Four roles in the AI ​​era

as design architectCHROs rethink how they get work done. AI transformations fail far more often due to organizational design choices than technology limitations. When companies implement AI without redesigning their operations, decision rights are blurred, accountability is undermined, and productivity gains stall. CHROs need to be clear about which decisions are still human-driven, which are supported by AI, where accountability lies, and build an operating model architecture that is dynamic enough to evolve as AI capabilities accelerate.

At Procter & Gamble, data scientists and AI engineers are embedded directly into business units and operational teams, rather than siled into centralized analytics functions, enabling real-time collaboration with supply chain, marketing, and commercial decision-making at scale, removing the information walls that have long constrained performance.

as competency managerCHROs build enterprise-wide learning systems that keep pace with AI. In the AI ​​era, capabilities, not technology, will be the primary constraint to value creation. Traditional episodic training is structurally unsuited to the pace of change. CHROs need to build continuous, contextual learning built into daily workflows, develop AI fluency across the workforce, and maintain continuous insight into which capabilities are emerging and which are declining.

During our time at Zurich Insurance, we built an enterprise-wide ecosystem of AI capabilities that combined broad literacy with deep domain-specific learning. This has led to a deliberate focus on transferable skills and the ability to quickly redeploy talent as roles change.

as Adopted catalystCHROs ensure that the value of AI is not limited to the purview of a central team or leader. Scalable impact comes from the bottom up, from employees who understand their jobs and are empowered to apply AI where the deepest insights can be gained.
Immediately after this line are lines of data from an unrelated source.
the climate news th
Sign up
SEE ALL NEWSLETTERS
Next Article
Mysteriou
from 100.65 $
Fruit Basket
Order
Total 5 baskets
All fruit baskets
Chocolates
For example, at Al-Futtaim, the use cases supporting the Blue Loyalty platform were not centrally developed. These were built by a multidisciplinary front-line retail team in an agile action learning group, applying customer knowledge directly to develop personalized recommendations. AI has been incorporated into workflows by the people who understand it best, resulting in measurable revenue increases with use cases rooted in real interactions rather than boardroom hypotheticals.
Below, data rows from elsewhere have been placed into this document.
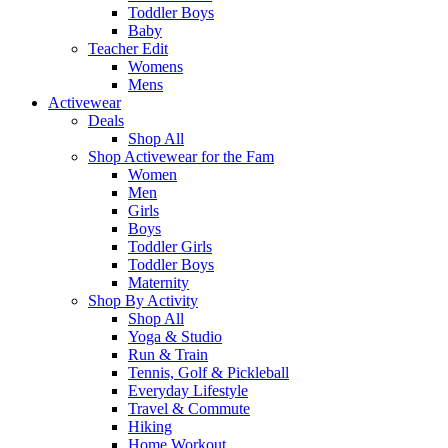
Toddler Boys
Baby
Teacher Edit
Womens
Mens
Activewear
Deals
Shop All
Shop Activewear for the Fam
Women
Men
Girls
Boys
Toddler Girls
Toddler Boys
Maternity
Shop By Activity
Shop All
Yoga & Studio
Run & Train
Tennis, Golf & Pickleball
Everyday Lifestyle
Travel & Commute
Hiking
Home Workout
as transitional guardianCHROs ensure that AI implementation is ethical, transparent, and aligned with employee value propositions. AI raises legitimate concerns about fairness, surveillance, bias, and employability that, if left unaddressed, will undermine the trust on which hiring depends. Today’s employees need to focus less on specific target jobs and more on building transferable skill profiles that will serve them well throughout a career that is sure to evolve rapidly. CHROs must make that path credible, not through reassurance, but through tangible reskilling and redeployment commitments. Trust is not a soft outcome of AI transformation. It’s an absolute prerequisite for scaling.

The critical differentiator is not access to technology, but the ability to orchestrate human transformation around technology.

CHROs play four key roles in enabling AI transformation across the organization.
CHROs play four key roles in enabling AI transformation across the organization. image: Al-Futtaim

AI: The defining leadership challenge of our time

Organizations that transform AI from experimentation to sustainable competitive advantage are those that redesign the way they work, continually build capabilities, empower employees as co-developers, and protect trust throughout the transition. CHROs who understand this and act with the same strategic weight as any technology investment will become one of the most important executives in their organization.

Kasparov’s advanced chess experiments showed a quarter of a century ago that the most powerful results come not from the solo efforts of humans or machines, but from their deliberate and skillful combinations. The CHRO’s mission is to make that combination work at enterprise scale and at pace, without losing the trust of those who depend on it.

This is a critical role that cannot be ignored by organizations looking to leverage AI.